- **SUPPLIED ENTRIES**:
+++

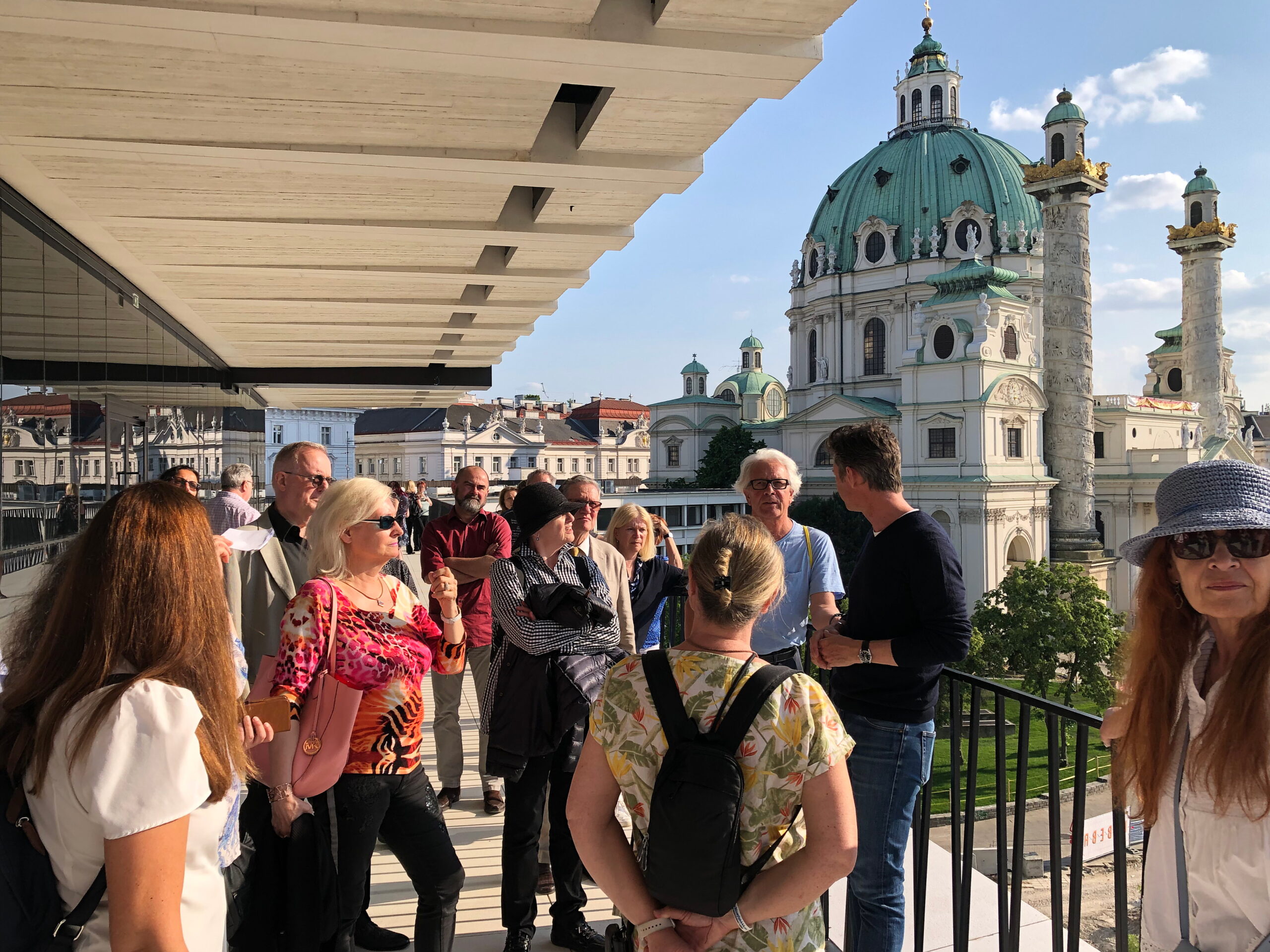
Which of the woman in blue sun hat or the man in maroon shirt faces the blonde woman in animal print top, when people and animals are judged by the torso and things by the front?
the man in maroon shirt

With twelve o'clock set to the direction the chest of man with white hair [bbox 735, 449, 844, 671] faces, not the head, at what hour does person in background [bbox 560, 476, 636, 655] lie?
The person in background is roughly at 4 o'clock from the man with white hair.

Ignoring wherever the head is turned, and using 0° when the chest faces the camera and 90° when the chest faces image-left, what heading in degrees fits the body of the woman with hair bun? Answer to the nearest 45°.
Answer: approximately 180°

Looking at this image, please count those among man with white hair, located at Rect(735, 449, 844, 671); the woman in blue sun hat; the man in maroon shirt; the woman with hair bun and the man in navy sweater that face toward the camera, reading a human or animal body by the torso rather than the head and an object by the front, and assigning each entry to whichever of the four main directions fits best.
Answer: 3

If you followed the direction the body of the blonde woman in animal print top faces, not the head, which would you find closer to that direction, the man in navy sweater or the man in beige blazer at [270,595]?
the man in navy sweater

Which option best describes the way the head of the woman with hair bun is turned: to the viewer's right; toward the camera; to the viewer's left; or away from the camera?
away from the camera

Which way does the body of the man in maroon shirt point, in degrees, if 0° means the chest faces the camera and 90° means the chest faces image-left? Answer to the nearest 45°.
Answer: approximately 0°

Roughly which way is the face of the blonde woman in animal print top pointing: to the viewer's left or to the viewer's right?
to the viewer's right

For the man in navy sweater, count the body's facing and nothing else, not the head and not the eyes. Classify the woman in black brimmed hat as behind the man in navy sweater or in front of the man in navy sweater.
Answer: in front

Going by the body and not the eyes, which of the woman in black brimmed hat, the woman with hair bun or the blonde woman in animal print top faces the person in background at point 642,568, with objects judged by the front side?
the woman with hair bun

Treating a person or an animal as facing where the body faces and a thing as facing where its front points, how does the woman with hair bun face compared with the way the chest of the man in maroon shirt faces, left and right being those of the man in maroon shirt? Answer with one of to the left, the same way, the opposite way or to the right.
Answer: the opposite way

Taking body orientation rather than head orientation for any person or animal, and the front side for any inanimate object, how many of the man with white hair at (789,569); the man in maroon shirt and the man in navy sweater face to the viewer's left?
1

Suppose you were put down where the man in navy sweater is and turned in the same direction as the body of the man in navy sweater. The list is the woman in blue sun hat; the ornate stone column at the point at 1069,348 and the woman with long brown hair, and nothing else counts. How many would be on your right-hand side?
1

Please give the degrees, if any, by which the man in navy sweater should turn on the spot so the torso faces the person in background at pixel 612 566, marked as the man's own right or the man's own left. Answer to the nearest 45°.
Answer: approximately 45° to the man's own right
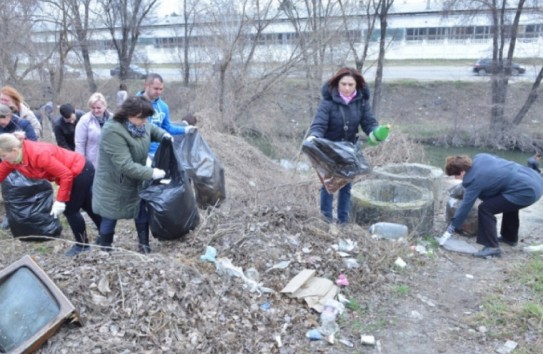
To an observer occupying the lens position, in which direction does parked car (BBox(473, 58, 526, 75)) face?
facing to the right of the viewer

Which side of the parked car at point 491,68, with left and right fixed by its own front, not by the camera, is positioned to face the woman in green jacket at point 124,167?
right

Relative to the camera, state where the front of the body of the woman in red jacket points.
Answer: to the viewer's left

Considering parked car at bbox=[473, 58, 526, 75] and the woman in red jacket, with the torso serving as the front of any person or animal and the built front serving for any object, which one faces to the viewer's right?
the parked car

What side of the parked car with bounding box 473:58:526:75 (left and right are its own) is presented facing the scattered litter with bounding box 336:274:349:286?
right

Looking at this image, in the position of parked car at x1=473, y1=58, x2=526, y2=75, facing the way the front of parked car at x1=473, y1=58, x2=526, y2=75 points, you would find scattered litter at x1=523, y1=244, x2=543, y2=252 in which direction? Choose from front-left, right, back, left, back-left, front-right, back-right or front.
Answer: right

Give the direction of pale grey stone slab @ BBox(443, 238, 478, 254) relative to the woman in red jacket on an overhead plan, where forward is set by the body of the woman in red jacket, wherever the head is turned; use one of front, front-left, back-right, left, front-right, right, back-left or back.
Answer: back

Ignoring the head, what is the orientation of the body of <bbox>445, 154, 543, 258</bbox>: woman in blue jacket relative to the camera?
to the viewer's left
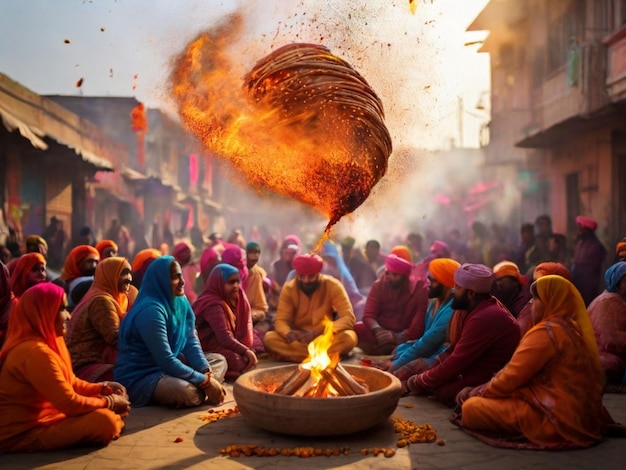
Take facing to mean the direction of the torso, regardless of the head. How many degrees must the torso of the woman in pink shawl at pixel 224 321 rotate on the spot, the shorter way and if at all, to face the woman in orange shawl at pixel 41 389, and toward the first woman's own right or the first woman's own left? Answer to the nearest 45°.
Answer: approximately 90° to the first woman's own right

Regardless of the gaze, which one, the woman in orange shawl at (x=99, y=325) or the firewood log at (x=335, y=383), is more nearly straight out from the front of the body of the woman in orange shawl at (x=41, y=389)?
the firewood log

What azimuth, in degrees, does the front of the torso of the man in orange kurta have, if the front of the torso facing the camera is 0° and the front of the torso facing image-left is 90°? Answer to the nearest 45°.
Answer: approximately 0°

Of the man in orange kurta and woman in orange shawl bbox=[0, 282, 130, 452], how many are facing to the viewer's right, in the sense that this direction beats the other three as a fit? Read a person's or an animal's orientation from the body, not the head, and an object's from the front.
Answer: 1

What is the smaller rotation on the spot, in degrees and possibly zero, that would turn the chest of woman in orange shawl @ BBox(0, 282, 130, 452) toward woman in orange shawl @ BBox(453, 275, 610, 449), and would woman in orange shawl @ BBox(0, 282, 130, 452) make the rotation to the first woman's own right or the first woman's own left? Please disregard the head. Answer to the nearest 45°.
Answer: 0° — they already face them

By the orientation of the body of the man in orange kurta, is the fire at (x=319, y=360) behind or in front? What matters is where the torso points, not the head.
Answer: in front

+++

- **WHAT THE TASK ASKS**: Convert all the lines above into a two-column CSV with the headers input and output. Give one row per line, with its text in input and its answer in output. Write each value as a single quoted field with line breaks replaced by spaces, and leave out the pictures.

- **TASK RESPONSE**:
input,output
"Which of the woman in blue sun hat or the man in maroon shirt faces the blonde woman in animal print top, when people and animals are judged by the torso and things by the front?","the man in maroon shirt"
"With twelve o'clock set to the direction the chest of man with white hair [bbox 735, 449, 844, 671] faces, not the head, at what hour does person in background [bbox 560, 476, 636, 655] lie?","The person in background is roughly at 4 o'clock from the man with white hair."
"Ignoring wherever the head is turned, and using 0° when the chest faces the camera and 90° when the chest faces image-left, what heading in degrees fits the body of the woman with hair bun? Answer to the nearest 45°. Answer:","approximately 180°"
"Looking at this image, please count those among man with white hair, located at Rect(735, 449, 844, 671); the woman in blue sun hat; the man in maroon shirt; the woman with hair bun and the man in navy sweater that face toward the camera, reading a human or animal body by the torso rather than the head and an object by the front, and assigning each entry to whichever of the four main directions fits best. Answer:","3"
"If you followed the direction the body of the blonde woman in animal print top faces, not the head, which would you find closer to that direction, the man in navy sweater or the man in beige blazer at [270,595]?","the man in navy sweater"
"Which option best describes the way the head of the woman with hair bun is turned: to the viewer's right; toward the camera; to the viewer's left; or away from the camera?","away from the camera"
"Which way does the body of the man in maroon shirt point, in degrees, if 0° means the chest faces the camera and 90° means the chest faces image-left? Answer to the nearest 45°. Answer:","approximately 0°"
"Roughly which way is the face of the blonde woman in animal print top pointing: to the viewer's left or to the viewer's right?","to the viewer's right"
"For the man in navy sweater, count the body's facing and nothing else, not the head and not the eyes. Classify the woman in black brimmed hat as behind the man in navy sweater or in front of the man in navy sweater. Answer:","in front"
"Going by the body and not the eyes, which of the woman in black brimmed hat, the woman with hair bun or the blonde woman in animal print top faces the person in background at point 642,568, with objects judged by the front side?","the woman with hair bun"
"Treating a person or an animal as facing where the body faces and a thing as facing where its front points, how does the woman with hair bun face compared with the way the chest of the man in maroon shirt faces, left and right being those of the man in maroon shirt? Answer with one of to the left, the same way, the opposite way or to the right. Answer:","the opposite way"
"Taking body orientation rather than head orientation for any person or animal, and the front side for any inanimate object, how many of the man with white hair at (789,569); the man in maroon shirt and the man in navy sweater face to the viewer's left?","1"
"Suppose you were put down where the man in navy sweater is and turned in the same direction as the body of the man in navy sweater. The list is the woman in blue sun hat; the ornate stone column at the point at 1069,348 and the woman with long brown hair, and nothing else counts. How many would be on your right-hand side?","1"
"Please give the degrees, if any, by which the man in navy sweater should turn on the spot so the torso faces the person in background at pixel 612 566, marked as the man's own right or the man's own left. Answer to the nearest 45°. Answer:","approximately 45° to the man's own right"
"To an observer occupying the lens position, in which direction does parked car (BBox(473, 58, 526, 75)) face?","facing to the right of the viewer"
"Which side of the parked car at point 491,68, with left and right fixed by its own front, not by the camera, is positioned to face the woman in green jacket at point 124,167?","right"
"Relative to the camera, state where the front of the body of the woman in red jacket points. Answer:","to the viewer's left"
"Considering parked car at bbox=[473, 58, 526, 75] and the woman in red jacket, with the torso serving as the front of any person or animal and the built front serving for any object, which one faces to the viewer's right?","the parked car"
"What side of the parked car with bounding box 473:58:526:75 (left and right are its own) is presented facing the scattered litter with bounding box 336:274:349:286?","right"
"Looking at this image, in the position of parked car at x1=473, y1=58, x2=526, y2=75, facing the way the front of parked car at x1=473, y1=58, x2=526, y2=75 points, you would find scattered litter at x1=523, y1=244, x2=543, y2=252 in which direction? Choose from front-left, right, back, left, back-left, front-right, back-right or front. Answer:","right"
"Give the direction of pale grey stone slab @ BBox(443, 238, 478, 254) relative to the woman in red jacket on an overhead plan, where forward is set by the body of the woman in red jacket, wherever the head is turned; use one of front, front-left, back-right, left, front-right, right, back-left or back. Answer:","back"
"Ignoring the head, what is the orientation of the body of <bbox>445, 154, 543, 258</bbox>: woman in blue jacket relative to the camera?","to the viewer's left"
"Take facing to mean the direction of the torso, regardless of the head. How many degrees must the torso of the woman in pink shawl at pixel 224 321 rotate on the spot, the shorter way and if at all, to face the woman in orange shawl at pixel 41 389, and toward the first woman's own right or the first woman's own left? Answer to the nearest 45°. Answer:","approximately 90° to the first woman's own right"
"Regardless of the gaze, which one, the woman in orange shawl at (x=99, y=325) or the firewood log at (x=335, y=383), is more nearly straight out from the front of the body of the woman in orange shawl at (x=41, y=389)?","the firewood log"
"What azimuth, in degrees, does the front of the torso of the man in orange kurta have, if the front of the torso facing the camera is 0° and the front of the torso facing image-left is 90°? Answer to the nearest 45°. Answer:","approximately 0°"
"Of the man in orange kurta and woman in orange shawl bbox=[0, 282, 130, 452], how many are facing to the viewer's right, in the sense that this direction beats the other three as a fit? Read a person's or an animal's orientation from the body, not the head, and an object's from the front. Answer:","1"
"What is the smaller rotation on the spot, in degrees and possibly zero, that would turn the chest of woman in orange shawl @ BBox(0, 282, 130, 452) toward woman in orange shawl @ BBox(453, 275, 610, 449), and would woman in orange shawl @ BBox(0, 282, 130, 452) make the rotation to the first woman's own right or the first woman's own left? Please disregard the head. Answer to the nearest 45°. Answer:","0° — they already face them"
"By the orientation of the body of the man in orange kurta, is the fire at (x=319, y=360) behind or in front? What matters is where the torso points, not the head. Answer:","in front"